A nine year obscenity: The Australia-NZ resettlement deal

April 5, 2022
Issue 
Sydney protest for refugees on March 20. Photo: Zebedee Parkes

One of the Australian government’s most pronounced and undeniable obscenities is its continuing effort to gut and empty international refugee law of its relevant foundations. Instead of being treated as a scandal, populists the world over have expressed admiration, even envy: If they can get away with that, what might we do?

Australia has also made its greatest contribution to deterring unwanted arrivals, creating the most ruthless, tropical detention network for individuals who, unblessed by paperwork, arrive by boat with the aid of people traffickers and are duly told they will never settle in Australia.

These “unlawful” arrivals – the language itself is in contravention of the United Nations Refugee Convention – are duly passed on the refugee camp conveyor belt, where they face ruination, despair and sadistic prison wardens. To Manus Island or Nauru they go, awaiting settlement in another country.

New Zealand in 2013 offered some mitigation to these ghastly conditions. Australia expressed no interest in resettling such arrivals: that great tradition of outsourcing obligations and responsibilities continued.

The agreement involved NZ accepting 150 of its annual intake of refugees from Australian detention centres. But the coming to power of a conservative Coalition, crazed by “turning back the boats”, all but killed the arrangement.

This did not stop other inglorious attempts, on Canberra’s part, to abdicate human rights responsibilities with the connivance of other countries. A resettlement deal was struck with Cambodia in 2014 costing in the order of $55 million.  Unsurprisingly, only a few refugees availed themselves of this less-than-impressive arrangement. The next year, Australia tried, in vain, to coax the Philippines with an offer worth $150 million.

The 2016 agreement with the United States, hammered out in the last days of the Barack Obama administration, was seen as a diplomatic coup. It obliged Washington to take between 1250–2000 refugees, all of whom would be subject to US vetting.  Australia, in turn, would accept a much smaller complement of refugees from Central America.

The arrangements were rubbished by the new President Donald Trump: in a now notorious phone call between Trump and Prime Minister Malcolm Turnbull, the President suggested that this “stupid deal” might help terrorists enter the US.

In another ingratiating action, Australia agreed to resettle 17 Cubans, who were found clinging to a lighthouse off the Florida Keys in 2017.

The pattern should be obvious: Australia will do everything it can to evade, circumvent and subvert a refugee processing scheme that is humane and generous.

Under the current, revived understanding, NZ will accept 150 refugees from Australia each year for three years, but only those who are already in detention. Canberra has made it clear that the deal will not apply to those subsequently making an effort to travel here by sea. “Australia remains firm,” said Home Affairs Minister Karen Andrews, adding, “illegal maritime arrivals will not settle here permanently. Anyone who attempts to breach our borders will be turned back or sent to Nauru.”

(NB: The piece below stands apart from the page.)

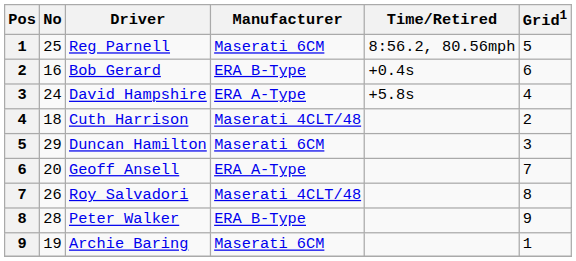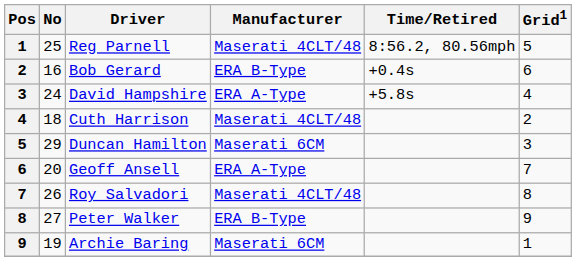Reg Parnell | Manufacturer: Maserati 6CM -> Maserati 4CLT/48
Peter Walker | No: 28 -> 27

There is another nasty proviso: those refugees resettled in NZ will be able to reside in Australia. The Australian Department of Home Affairs said they will be allowed “to apply for visas to enter Australia on a short-term or temporary stay basis only”. This would also apply even after being granted NZ citizenship.

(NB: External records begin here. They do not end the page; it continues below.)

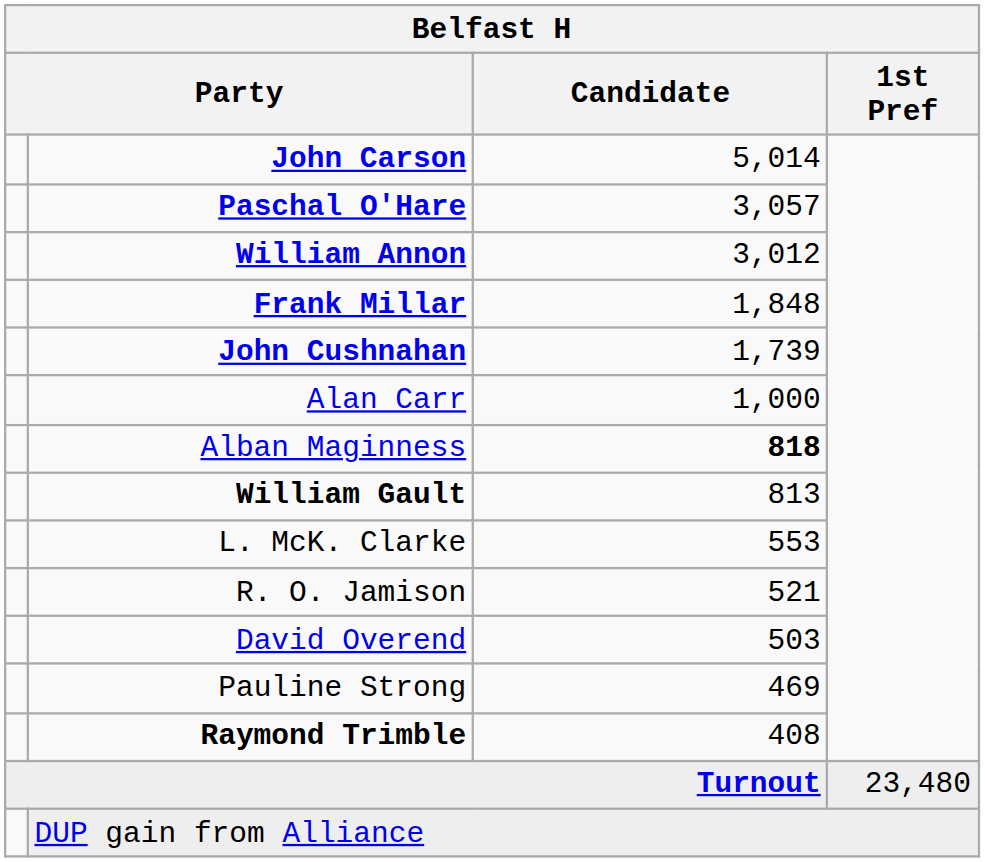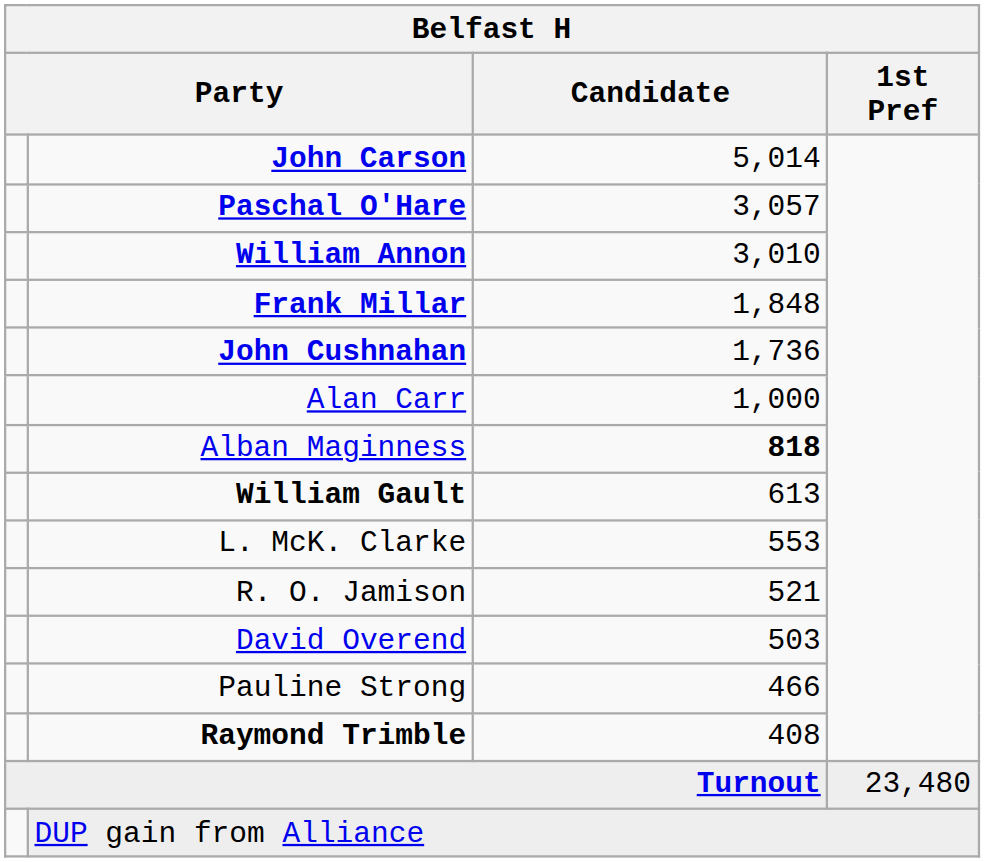William Annon | Candidate: 3,012 -> 3,010
John Cushnahan | Candidate: 1,739 -> 1,736
William Gault | Candidate: 813 -> 613
Pauline Strong | Candidate: 469 -> 466
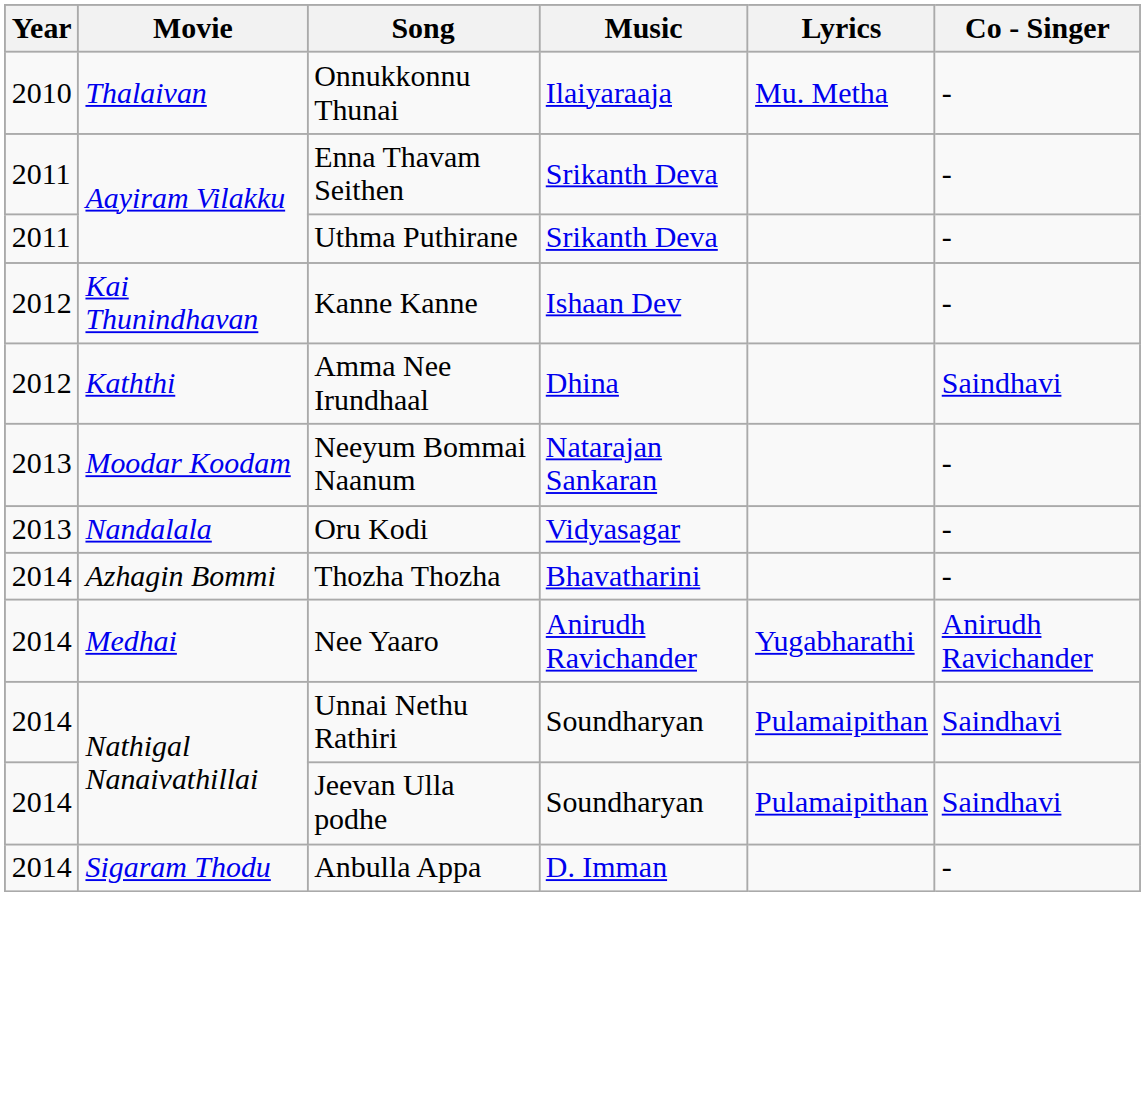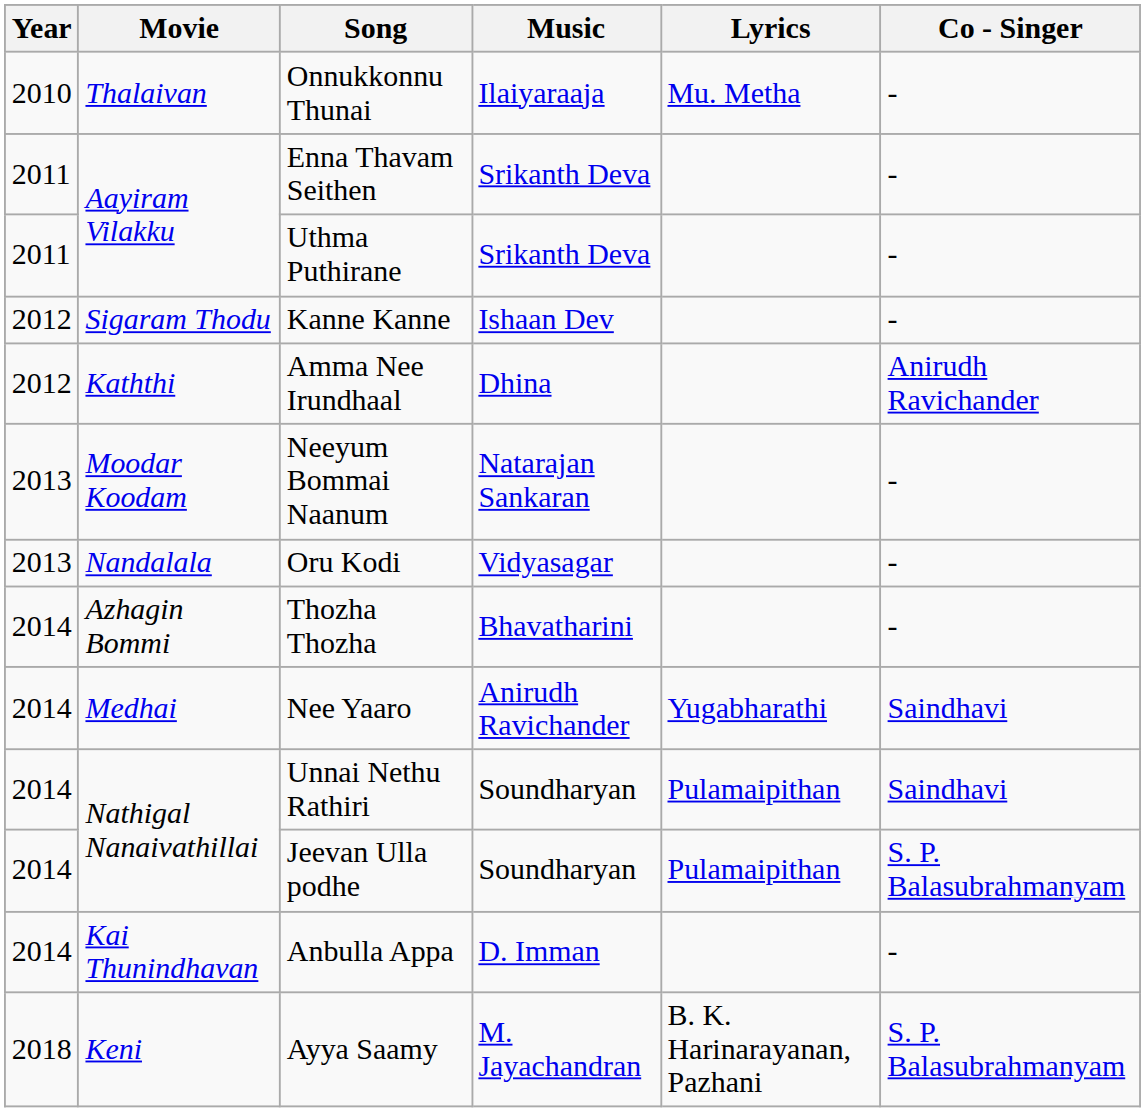Kanne Kanne | Movie: Kai Thunindhavan -> Sigaram Thodu
Amma Nee Irundhaal | Co - Singer: Saindhavi -> Anirudh Ravichander
Nee Yaaro | Co - Singer: Anirudh Ravichander -> Saindhavi
Jeevan Ulla podhe | Co - Singer: Saindhavi -> S. P. Balasubrahmanyam
Anbulla Appa | Movie: Sigaram Thodu -> Kai Thunindhavan
+ row: 2018 | Keni | Ayya Saamy | M. Jayachandran | B. K. Harinarayanan, Pazhani | S. P. Balasubrahmanyam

Acceptance was only reached after what were described as “bullish” and “intimidating” negotiations between Prime Minister Scott Morrison and non-government parliamentarians in 2019. Independent Tasmanian Senator Jacqui Lambie even claims that she was threatened with jail were she to reveal any details of the plan. “So, for the sake of humanity, I had no other choice but to shut up anyway to make sure that job was done.”

Lambie’s humanity should not be exaggerated. Negotiations with the government centred on securing her support to repeal laws permitting the evacuation of gravely ill refugees to the Australian mainland for medical treatment.

The Labor Party, with refugee policies which hardly differ to the Coalition’s, has tried to make hay from the government’s change. “This is an absolutely humiliating backflip,” said Andrew Giles, the Shadow Assistant Minister for Immigration. “It should not have taken nine years and that is the other big thought in my mind, the cost to those individual lives and the cost to all of us in this pointless, cruel intransigence by Mr Morrison.”

While Labor mocked, NZ Immigration Minister Kris Faafoi was self-congratulatory about his country’s record. “New Zealand has a long and proud history of refugee resettlement and this arrangement is another example of how we are fulfilling our humanitarian international commitment.” In marketing speak, Faafoi was pleased NZ could “provide resettlement outcomes for refugees who would otherwise have continued to face uncertain futures”.

While 450 refugees will find safety in NZ, that does little for 500 others. The cruel system remains in place, and is said to cost $2 billion next year. If anything, this revived agreement shows how far countries have pitifully fallen in their responsibilities in providing safety for the vulnerable and damaged.